## ACTION ITEM
Scan the data beneath this task and copy each line that includes "Edition".

## GIVEN ENTRIES

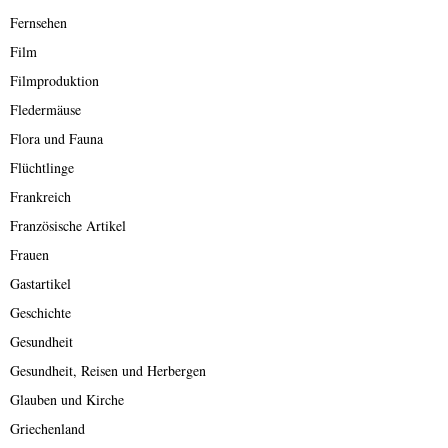
Fernsehen
Film
Filmproduktion
Fledermäuse
Flora und Fauna
Flüchtlinge
Frankreich
Französische Artikel
Frauen
Gastartikel
Geschichte
Gesundheit
Gesundheit, Reisen und Herbergen
Glauben und Kirche
Griechenland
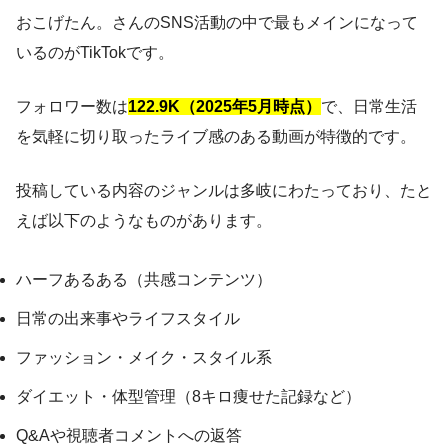
おこげたん。さんのSNS活動の中で最もメインになって
いるのがTikTokです。
フォロワー数は
122.9K（2025年5月時点）
で、日常生活
を気軽に切り取ったライブ感のある動画が特徴的です。
投稿している内容のジャンルは多岐にわたっており、たと
えば以下のようなものがあります。
ハーフあるある（共感コンテンツ）
日常の出来事やライフスタイル
ファッション・メイク・スタイル系
ダイエット・体型管理（8キロ痩せた記録など）
Q&Aや視聴者コメントへの返答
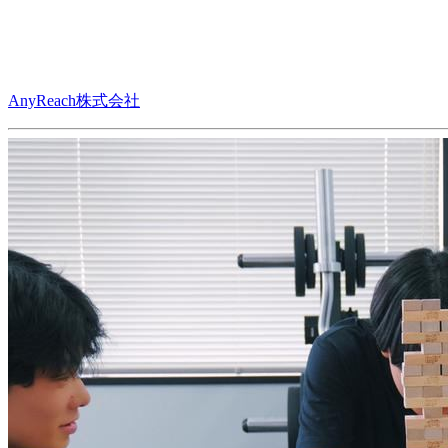
AnyReach株式会社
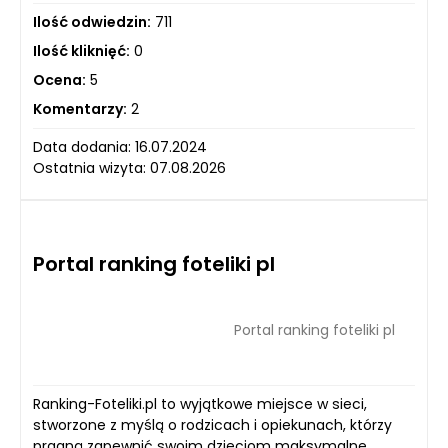
Ilość odwiedzin:
711
Ilość kliknięć:
0
Ocena:
5
Komentarzy:
2
Data dodania: 16.07.2024
Ostatnia wizyta: 07.08.2026
Portal ranking foteliki pl
Portal ranking foteliki pl
Ranking-Foteliki.pl to wyjątkowe miejsce w sieci,
stworzone z myślą o rodzicach i opiekunach, którzy
pragną zapewnić swoim dzieciom maksymalne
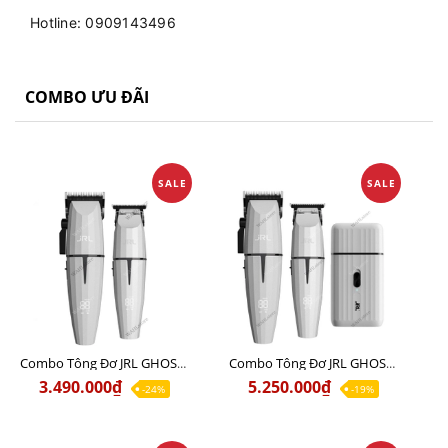
Hotline: 0909143496
COMBO ƯU ĐÃI
SALE
SALE
Combo Tông Đơ JRL GHOST 1 Limited Edition Chính Hãng USA
Combo Tông Đơ JRL GHOST 2 Limited Edition Chính Hãng USA
3.490.000₫
5.250.000₫
-24%
-19%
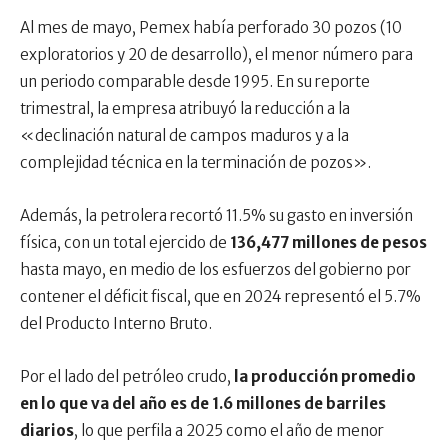
Al mes de mayo, Pemex había perforado 30 pozos (10
exploratorios y 20 de desarrollo), el menor número para
un periodo comparable desde 1995. En su reporte
trimestral, la empresa atribuyó la reducción a la
«declinación natural de campos maduros y a la
complejidad técnica en la terminación de pozos».
Además, la petrolera recortó 11.5% su gasto en inversión
física, con un total ejercido de
136,477 millones de pesos
hasta mayo, en medio de los esfuerzos del gobierno por
contener el déficit fiscal, que en 2024 representó el 5.7%
del Producto Interno Bruto.
Por el lado del petróleo crudo,
la producción promedio
en lo que va del año es de 1.6 millones de barriles
diarios
, lo que perfila a 2025 como el año de menor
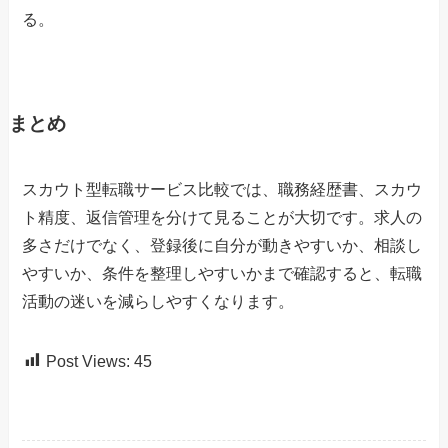
る。
まとめ
スカウト型転職サービス比較では、職務経歴書、スカウ
ト精度、返信管理を分けて見ることが大切です。求人の
多さだけでなく、登録後に自分が動きやすいか、相談し
やすいか、条件を整理しやすいかまで確認すると、転職
活動の迷いを減らしやすくなります。
Post Views:
45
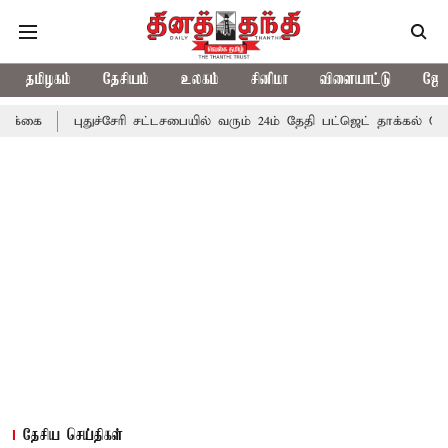
தமிழகம்
தேசியம்
உலகம்
சினிமா
விளையாட்டு
ஜோத
ுதுச்சேரி சட்டசபையில் வரும் 24ம் தேதி பட்ஜெட் தாக்கல் செய்கிறார் முத
தேசிய செய்திகள்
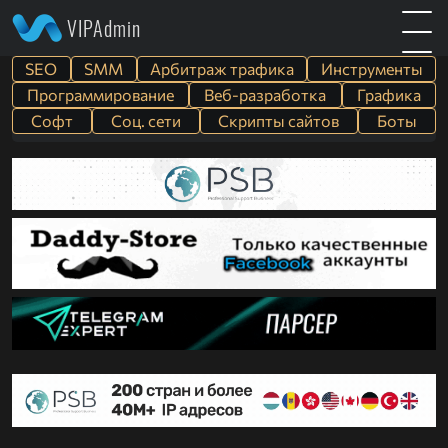
VIPAdmin
SEO
SMM
Арбитраж трафика
Инструменты
Программирование
Веб-разработка
Графика
Софт
Cоц. сети
Скрипты сайтов
Боты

## ANSWER FOR THE TASK
Combo Tông Đơ JRL GHOST 1 Limited Edition Chính Hãng USA
Combo Tông Đơ JRL GHOST 2 Limited Edition Chính Hãng USA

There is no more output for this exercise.